Исходный текст:
+ + +
Именно «культурная революция» сделала Мао Цзэдуна явлением мировой идеологической жизни. В 1970-х гг. родился термин «маоизм», который приобрел значение, близкое к значению слова «троцкизм».
Мао Цзэдун неожиданно умер 9 сентября 1976 г. А уже 6 октября этого года были арестованы его ближайшие соратники последнего десятилетия – так называемая «банда четырех». Это были Ван Хунвень, Чжан Чуньцяо, вдова Мао Цзэдуна Цзян Цин и автор первой ласточки «культурной революции» Яо Веньюань. Куда-то делись многие лица, которые выдвинулись в ходе «культурной революции» (в том числе племянник Мао Цзэдуна – Мао Юаньсинь, якобы убитый во время ареста). Официальным преемником Мао стал молодой (55-летний) Хуа Гофэн. Фактически же первым лицом в государстве и партии стал с 1977 г. Дэн Сяопин, возвращенный из небытия усилиями уцелевших «кадровых работников высшего звена». Хуа Гофэн был отстранен от власти в 1980–1981 гг. В последние два десятка лет своей чуть ли не столетней жизни Дэн был тихим диктатором красного Китая, невзирая на скромность официальной должности, которую он занимал (Дэн Сяопин стал всего лишь председателем Военного совета ЦК КПК, а с 1987 г. вообще не занимал официальных должностей, оставаясь первым лицом в стране).
+ + +
(Записи данных)
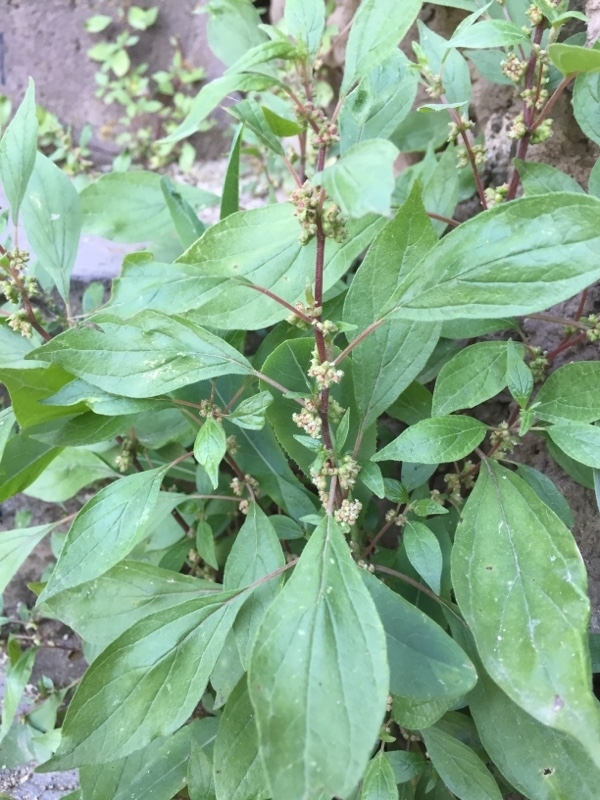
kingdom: Plantae
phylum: Tracheophyta
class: Magnoliopsida
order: Rosales
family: Urticaceae
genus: Parietaria
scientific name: Parietaria officinalis
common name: Eastern pellitory-of-the-wall
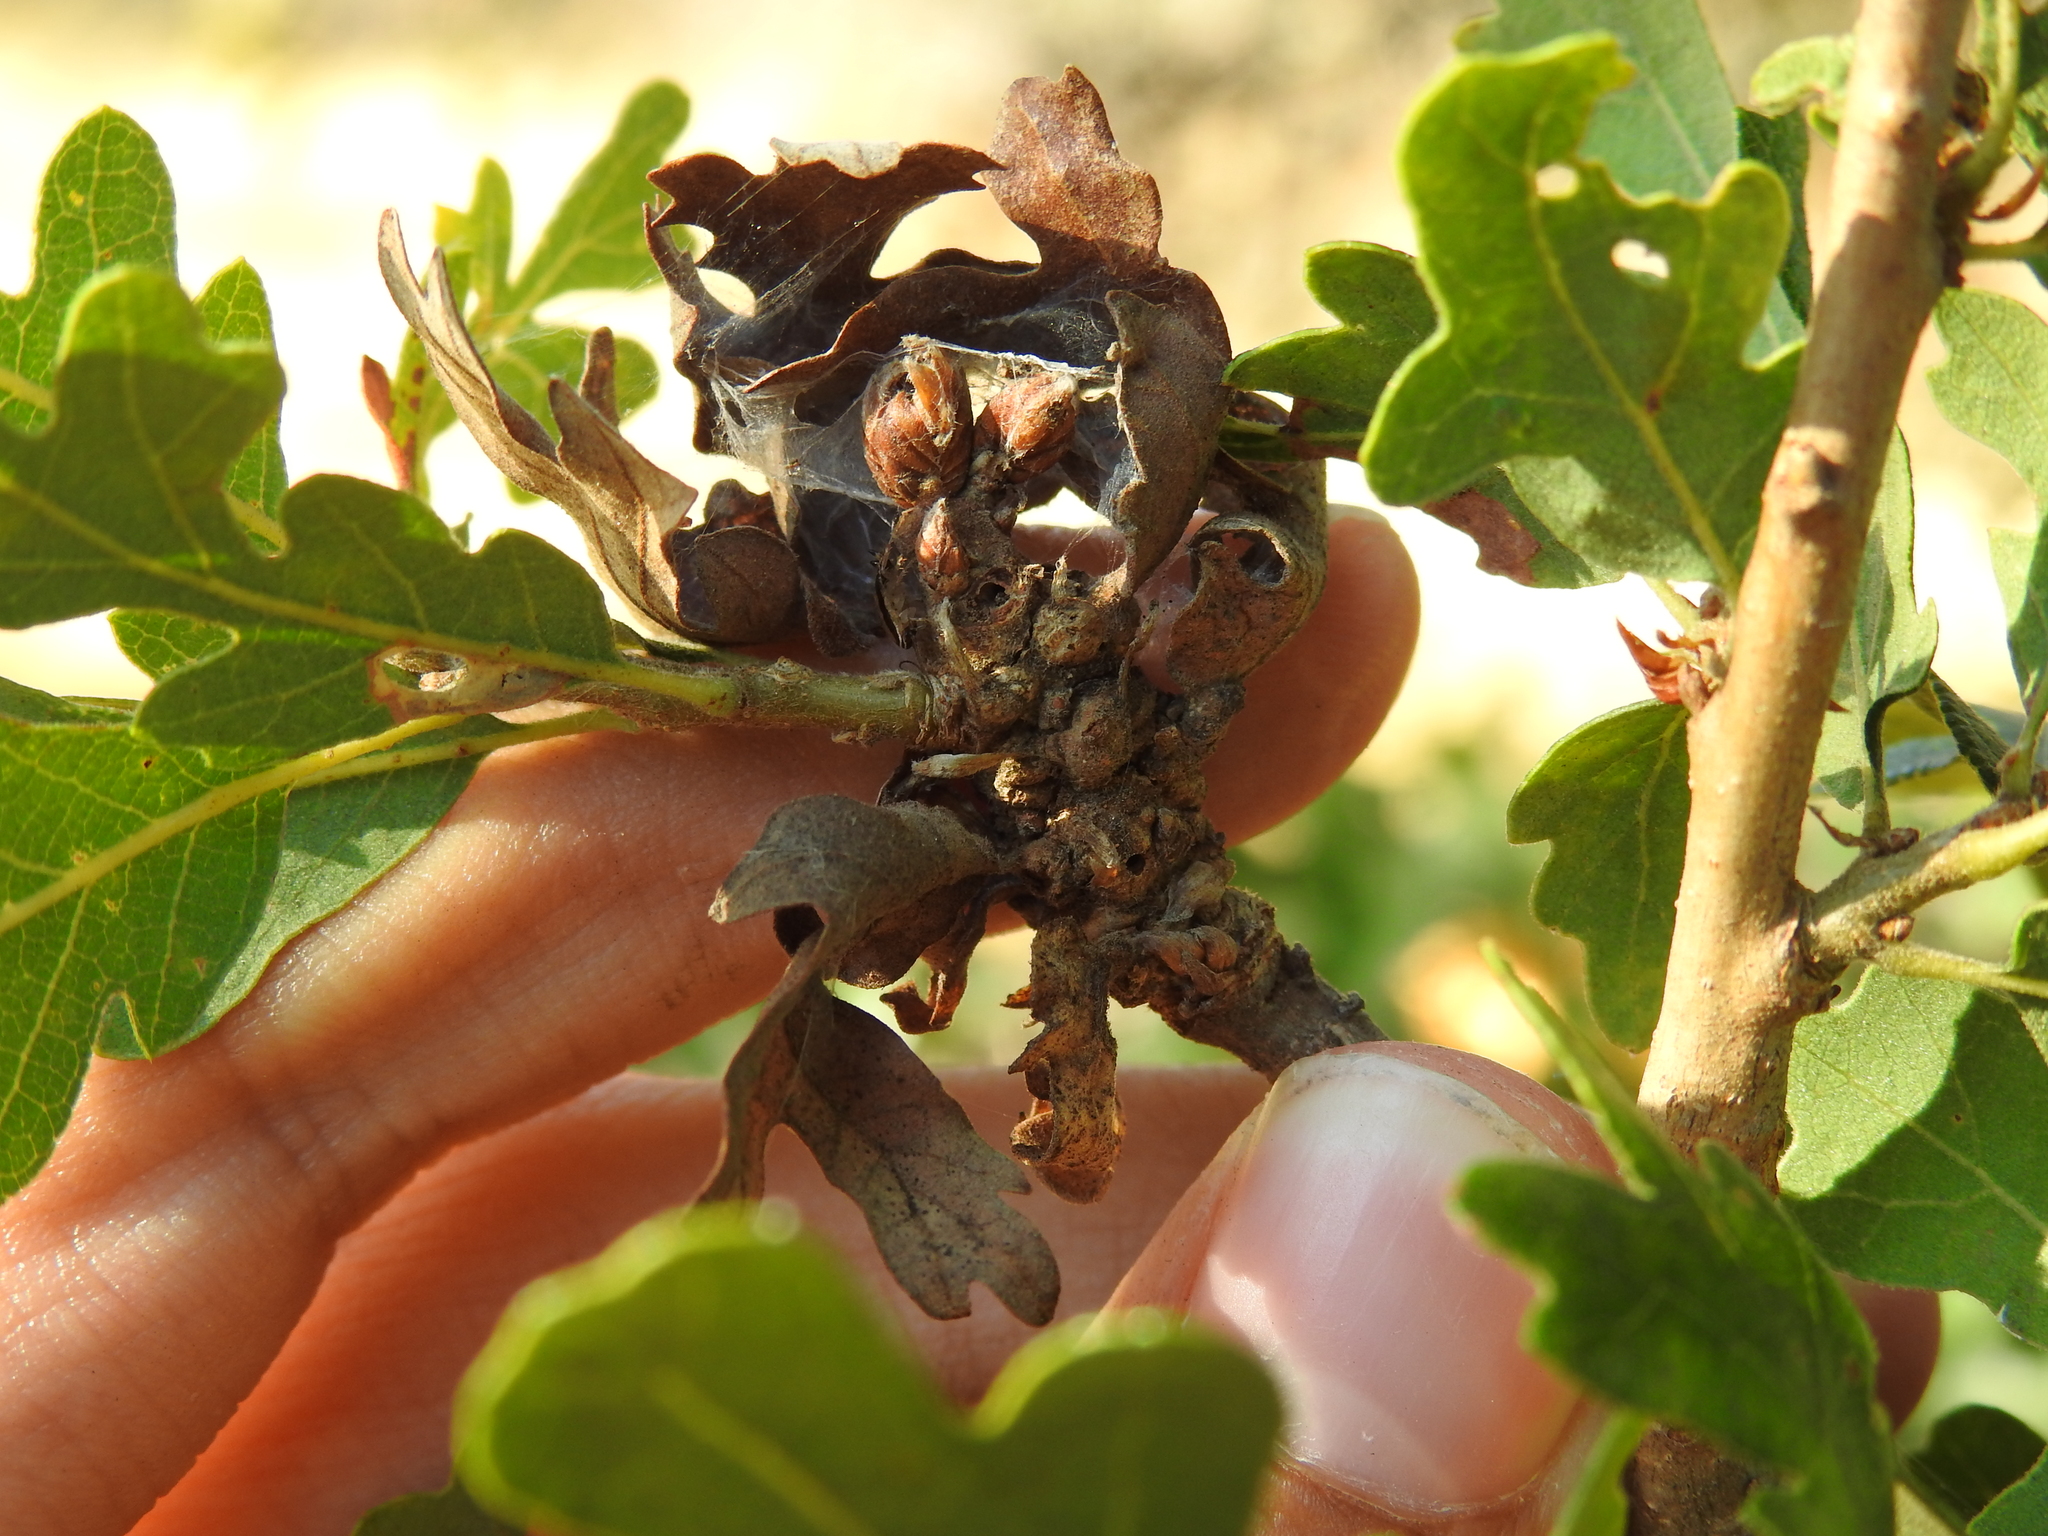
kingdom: Animalia
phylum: Arthropoda
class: Insecta
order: Hymenoptera
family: Cynipidae
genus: Neuroterus
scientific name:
+ + +
Формулировка задания: Переведите на английский язык следующее предложение из текста о Китае после смерти Мао Цзэдуна: «Официальным преемником Мао стал молодой (55-летний) Хуа Гофэн».

Ответ на задание: Mao's official successor was the young (55-year-old) Hua Guofeng.